Cataluña, del prestigio proverbial a la paranoia colectiva
En un libro estupendo sobre Portugal, que se titula “Portugal”, su no menos estupendo autor, Miguel Torga, para describir el prestigio que tienen Oporto y sus naturales en todo el país luso escribe: “Así es como yo entendí el Oporto de mis veinte años, y, desde entonces, poco he avanzado. Lo único que he conseguido es ampliar su mítico horizonte mediante una limpia y honesta meditación”.
En este sentido, lo que más me ayudó fue la actitud del señor Agostinho Peixoto, que tenía una tienda de comestibles en mi aldea. Otros hombres más sabios y más ilustres me dijeron también, evidentemente, cosas bonitas y profundas sobre esta ciudad y su gente. Pero eran hombres sabios e ilustres, los menos indicados para hacer ciertas aclaraciones. Por eso mis oídos se abrieron más a las sencillas palabras del tendero.
–¿Es de confianza? –le preguntaban los parroquianos.
–¡Es de Oporto, coño! –respondía él enfadado.

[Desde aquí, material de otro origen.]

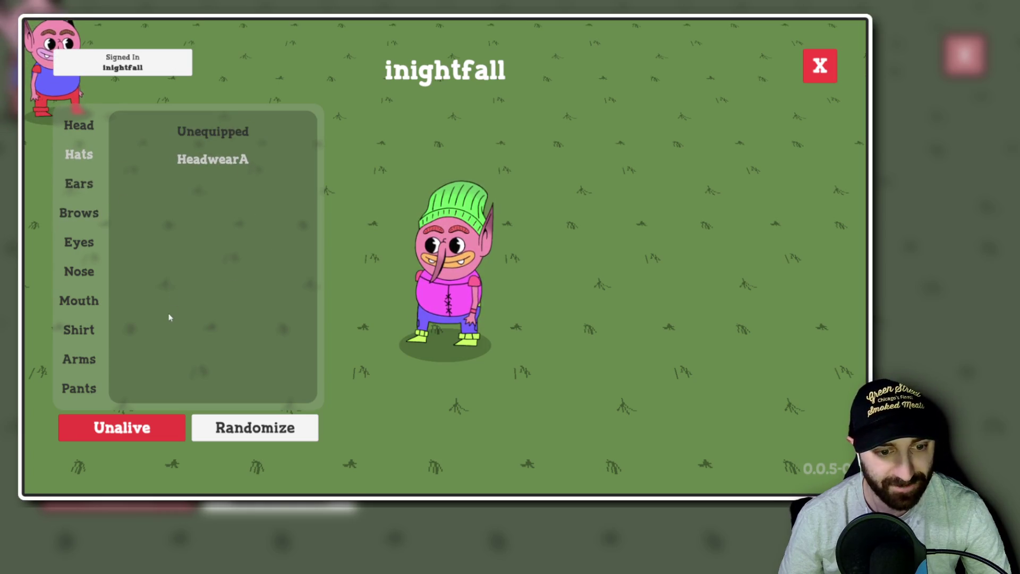
{"action": "left_click", "coordinate": [227, 161]}
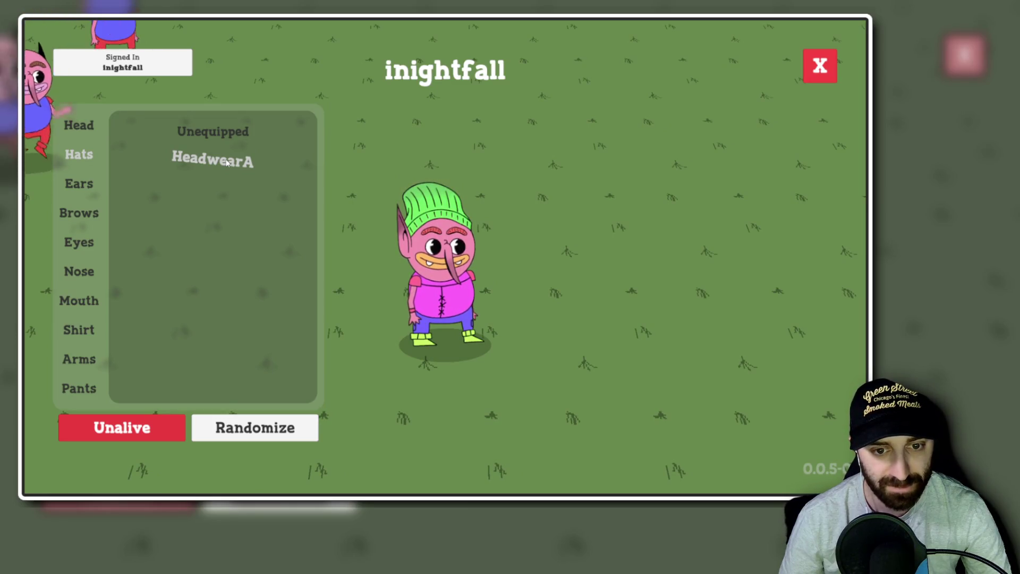
Re-roll the HeadwearA hat colour repeatedly through pink, orange and purple, then zoom out.
{"action": "left_click", "coordinate": [227, 162]}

Como se ve, para los portugueses, lo de Oporto y los portuenses es bueno, de calidad, “va a misa”. Y como por analogía, mutatis mutandis, Oporto se considera la Barcelona de Portugal y su amplia comarca, la Cataluña lusa, por eso se puede hablar en este contexto del prestigio de lo catalán y los catalanes, que hasta hace poco ha sido proverbial. “Es catalán, ¡coño!”. En Barcelona, y por extensión Cataluña, estaban las mejores manufacturas, los incontestables comerciantes y negociantes cumplidores, las marcas industriales fiables, los mejores médicos –los más prestigiosos psiquiatras, por cierto–, los buenos profesionales, los avanzados creadores y los geniales artistas.

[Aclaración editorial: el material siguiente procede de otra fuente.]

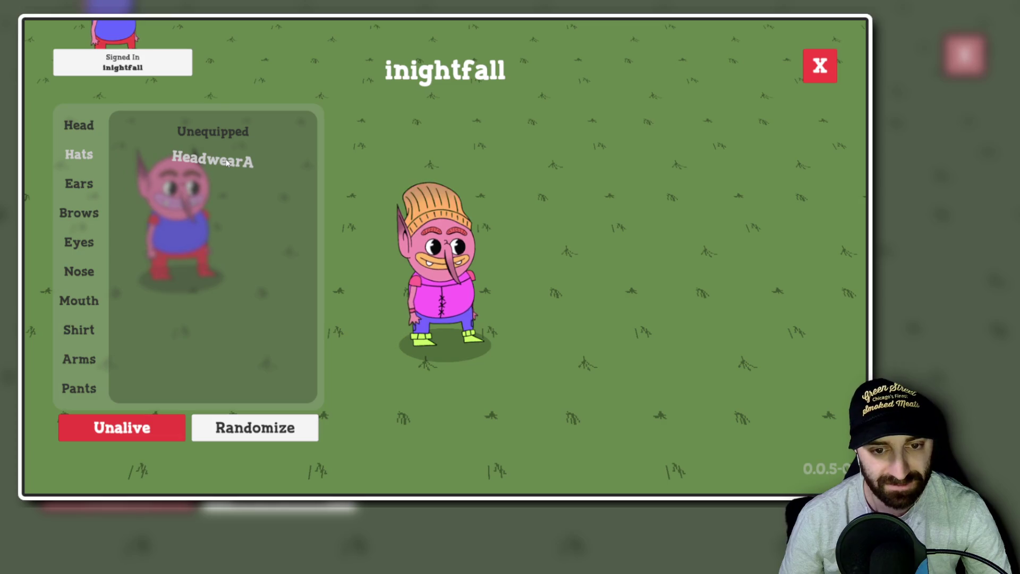
{"action": "left_click", "coordinate": [227, 162]}
{"action": "left_click", "coordinate": [227, 162]}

Pero todo eso parece que se deshincha con rapidez, como un globo que pierde altura y pone en peligro a sus ocupantes y a los que estén en la tierra donde acabe cayendo. De Cataluña y de muchos catalanes nos llegan ahora sobre todo mentiras, tergiversaciones, engaños, trampas, chanchullos, disimulos, fingimientos, huidas, fraudes, perjurios y toda suerte de conductas que pretenden justificar lo imposible y que sólo parecen admitir una lógica paranoica y una emotividad maniaca, una locura colectiva que como todos esos fenómenos sociales, de tan malísimo recuerdo, necesitan inventarse un enemigo en el que proyectar todas su psicopatología: España, en este caso. Y de nada parece que puedan servir sus hasta ahora prestigiosos psiquiatras, porque ese amplio sector de población catalana no tiene en absoluto conciencia de estar enferma y no quiere ni admite médico alguno.